What is being asked
Restate each entry word for word. Keep every detail intact.

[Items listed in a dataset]
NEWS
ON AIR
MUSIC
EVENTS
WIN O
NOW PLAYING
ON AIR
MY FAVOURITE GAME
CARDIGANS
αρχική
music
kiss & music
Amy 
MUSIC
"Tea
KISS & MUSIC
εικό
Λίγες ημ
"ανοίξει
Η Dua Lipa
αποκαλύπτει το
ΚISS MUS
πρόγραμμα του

Exercise response
NEWS
ON AIR
MUSIC
EVENTS
WIN O
NOW PLAYING
ON AIR
MY FAVOURITE GAME
CARDIGANS
αρχική
music
kiss & music
Amy 
MUSIC
"Tea
KISS & MUSIC
εικό
Λίγες ημ
"ανοίξει
Η Dua Lipa
αποκαλύπτει το
ΚISS MUS
πρόγραμμα του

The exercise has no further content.